Vaccine inequity and hesitancy made the Omicron variant more likely, scientists say

December 3, 2021

November 29, 2021

Many of the world’s richest countries have spent the past year hoarding coronavirus vaccines, buying up enough doses to vaccinate their populations several times over and consistently failing to deliver on their promises to share doses with the developing world. The World Health Organization said the approach was “self-defeating” and “immoral.”It might be starting to bite. A new and potentially more transmissible variant of the virus likely emerged from a region with low vaccination rates.The new variant, known as Omicron, was first identified in South Africa, although it is unclear whether it originated there or whether it was brought into the country from elsewhere in the region.

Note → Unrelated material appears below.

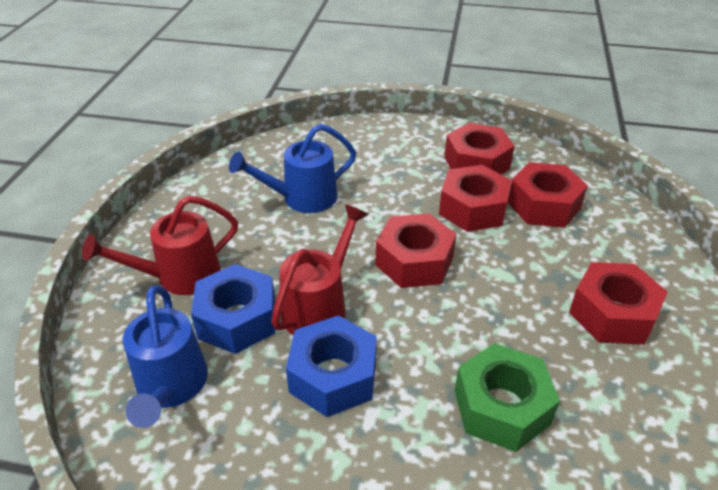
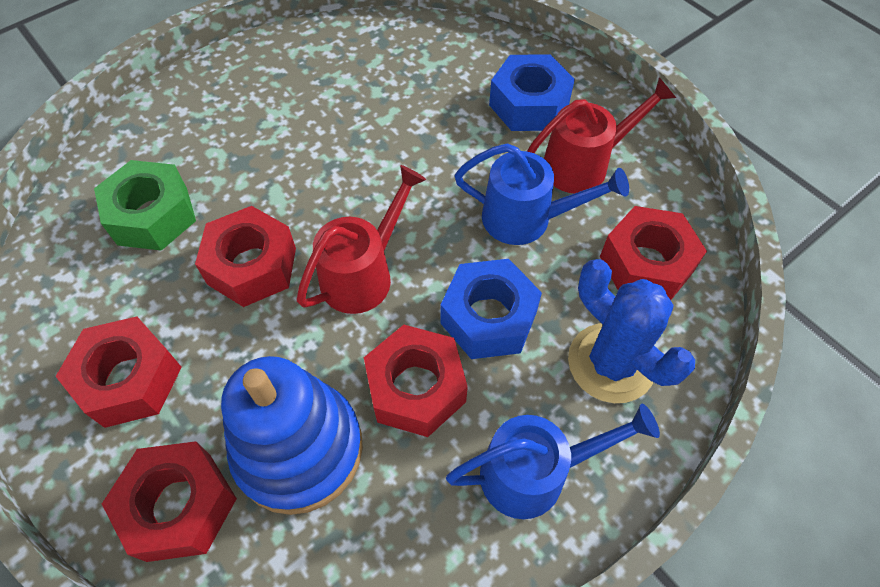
blue cactus: 0 -> 1
blue stacking toy: 0 -> 1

What scientists do know is that the virus is much more likely to mutate in places where vaccination is low and transmission high.

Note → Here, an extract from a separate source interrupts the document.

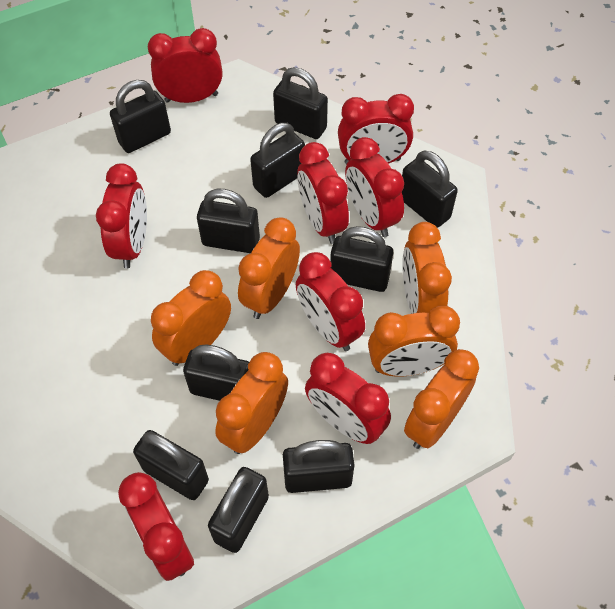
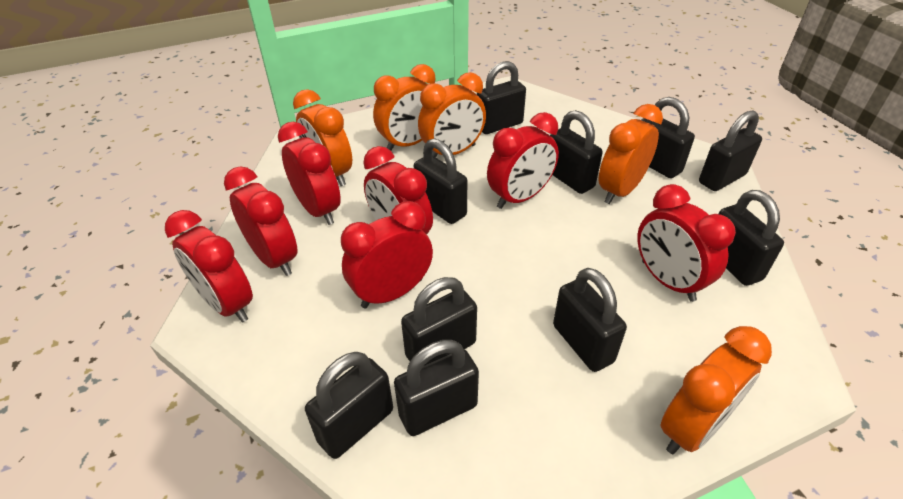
orange clock: 6 -> 5
red clock: 8 -> 7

“It has probably emerged in another country and has been detected in South Africa, which has very, very good genomic sequencing capacity and capability … it might well be a consequence of an outbreak, probably in some parts of sub-Saharan Africa, where there’s not a huge amount of genomic surveillance going on and vaccination rate is low,” Michael Head, a senior research fellow in global health at the University of Southampton, told CNN in a phone interview.

Head said the emergence of new variants was “a natural consequence of being too slow to vaccinate the world.”